Now she is taking a walk to get away from me and this apartment. I hope it lasts, but I fear she will come up with something else to get away. I probably need to leave as soon as possible for work.

+++

This is Friday, a nice overcast day, mild. I got Mom breakfast from McDonald's so she would have to eat some real food. It worked. She ate well, was grateful and I gave her some chocolate cookies two hours later.

I left for some exercise with the baseball at a park--had a good time and came back to write this. I'm not sure my mother even remembers yesterday.

 

COMING TOGETHER--56

Here it is Sunday already. Mom got up early for church, surprising me. We went. The sermon was confusing, about God not condemning us, but coming to save us. It was based on John 3.16, 17.

We went to The Egg and I, ate well. When we returned, I slept for two hours. The item of the day is that Mom has an overgrown toenail which will be painful to cut. I don't know how I'm going to her in the car. I don't know if they can deaden her toe so it won't hurt. It might hurt plenty. But that is tomorrow.
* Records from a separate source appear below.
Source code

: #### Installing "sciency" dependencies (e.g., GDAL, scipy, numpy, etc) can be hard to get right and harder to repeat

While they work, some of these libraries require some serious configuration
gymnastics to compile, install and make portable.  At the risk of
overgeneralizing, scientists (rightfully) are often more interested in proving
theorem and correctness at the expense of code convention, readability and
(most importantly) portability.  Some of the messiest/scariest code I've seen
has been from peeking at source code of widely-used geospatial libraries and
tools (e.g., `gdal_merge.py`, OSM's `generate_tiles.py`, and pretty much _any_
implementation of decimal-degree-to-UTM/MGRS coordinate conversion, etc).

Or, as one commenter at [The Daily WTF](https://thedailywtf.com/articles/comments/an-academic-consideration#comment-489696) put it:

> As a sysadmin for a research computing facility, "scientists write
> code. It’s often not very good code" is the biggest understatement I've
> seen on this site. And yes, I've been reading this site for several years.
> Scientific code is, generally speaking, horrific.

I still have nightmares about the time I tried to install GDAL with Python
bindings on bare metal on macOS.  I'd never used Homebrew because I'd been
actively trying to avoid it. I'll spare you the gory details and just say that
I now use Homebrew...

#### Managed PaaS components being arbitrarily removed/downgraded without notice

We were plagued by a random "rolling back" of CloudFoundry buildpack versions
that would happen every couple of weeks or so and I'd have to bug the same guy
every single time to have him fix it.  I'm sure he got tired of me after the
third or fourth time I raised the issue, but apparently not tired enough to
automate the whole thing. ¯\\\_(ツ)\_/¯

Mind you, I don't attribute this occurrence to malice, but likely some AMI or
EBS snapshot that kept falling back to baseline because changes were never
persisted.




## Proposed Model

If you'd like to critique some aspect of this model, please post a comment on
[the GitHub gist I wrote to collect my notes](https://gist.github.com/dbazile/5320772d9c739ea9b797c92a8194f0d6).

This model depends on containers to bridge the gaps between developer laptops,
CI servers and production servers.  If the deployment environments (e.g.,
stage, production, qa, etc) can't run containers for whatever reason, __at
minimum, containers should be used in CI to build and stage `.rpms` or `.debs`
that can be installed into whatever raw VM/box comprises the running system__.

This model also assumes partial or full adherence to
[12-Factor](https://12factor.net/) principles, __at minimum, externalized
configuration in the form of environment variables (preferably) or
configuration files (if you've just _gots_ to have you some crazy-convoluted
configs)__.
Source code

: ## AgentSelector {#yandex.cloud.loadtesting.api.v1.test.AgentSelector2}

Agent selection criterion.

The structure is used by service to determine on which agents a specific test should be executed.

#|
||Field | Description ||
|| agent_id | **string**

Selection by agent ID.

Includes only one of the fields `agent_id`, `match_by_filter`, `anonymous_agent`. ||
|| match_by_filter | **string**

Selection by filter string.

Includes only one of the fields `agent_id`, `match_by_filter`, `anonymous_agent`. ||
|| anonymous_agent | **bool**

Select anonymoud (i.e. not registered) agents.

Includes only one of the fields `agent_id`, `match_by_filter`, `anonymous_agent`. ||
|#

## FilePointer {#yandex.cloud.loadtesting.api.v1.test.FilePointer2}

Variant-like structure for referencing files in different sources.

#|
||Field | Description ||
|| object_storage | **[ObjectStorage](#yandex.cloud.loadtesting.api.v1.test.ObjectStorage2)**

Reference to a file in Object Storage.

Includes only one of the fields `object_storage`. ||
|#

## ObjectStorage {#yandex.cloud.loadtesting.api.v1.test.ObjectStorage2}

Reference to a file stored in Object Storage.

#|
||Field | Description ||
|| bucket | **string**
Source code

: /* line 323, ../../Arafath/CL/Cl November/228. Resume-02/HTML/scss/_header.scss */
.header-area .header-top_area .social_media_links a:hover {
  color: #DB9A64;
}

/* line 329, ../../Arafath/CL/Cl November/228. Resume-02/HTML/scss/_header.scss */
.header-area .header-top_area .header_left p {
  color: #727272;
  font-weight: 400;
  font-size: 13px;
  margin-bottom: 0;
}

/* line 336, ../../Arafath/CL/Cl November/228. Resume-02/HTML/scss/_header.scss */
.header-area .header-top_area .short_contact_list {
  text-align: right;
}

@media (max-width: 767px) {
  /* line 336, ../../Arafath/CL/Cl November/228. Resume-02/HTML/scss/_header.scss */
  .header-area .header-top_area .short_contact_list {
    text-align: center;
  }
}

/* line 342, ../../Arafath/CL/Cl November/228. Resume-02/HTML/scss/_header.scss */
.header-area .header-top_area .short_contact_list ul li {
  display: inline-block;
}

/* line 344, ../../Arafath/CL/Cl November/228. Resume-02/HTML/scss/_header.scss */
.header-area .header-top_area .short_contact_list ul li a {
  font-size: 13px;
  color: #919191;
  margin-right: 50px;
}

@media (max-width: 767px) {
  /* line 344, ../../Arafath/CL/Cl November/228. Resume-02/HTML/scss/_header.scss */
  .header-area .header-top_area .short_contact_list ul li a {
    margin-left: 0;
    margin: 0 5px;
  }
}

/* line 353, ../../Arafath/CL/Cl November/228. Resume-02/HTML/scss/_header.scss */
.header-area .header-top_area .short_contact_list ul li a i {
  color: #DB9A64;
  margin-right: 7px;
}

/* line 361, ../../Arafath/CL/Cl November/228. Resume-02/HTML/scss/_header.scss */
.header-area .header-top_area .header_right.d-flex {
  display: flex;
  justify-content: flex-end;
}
I work tonight, all night long.

On Monday I didn't try to get Mom in the car. I just let it pass. If the toenail grows, then it will just have to be that way. I mentioned it to her at noon today, she said she would go this afternoon. I knew that was a lie. So I just dropped the subject.

We have gone for our usual walk. I got Mom a salad from Schotzsky's Deli. The salad is terrific but I don't know if she'll eat any of it. I have to learn to drop that subject, also.

She is losing her mind, gradually. She knows this. She made a comment yesterday about having Alzheimer's. She is in no pain, her heart is still going but she just doesn't like to eat food. Right now it is 4pm; she doesn't want to eat the salad, she wants to eat chocolate. I just have to accept this.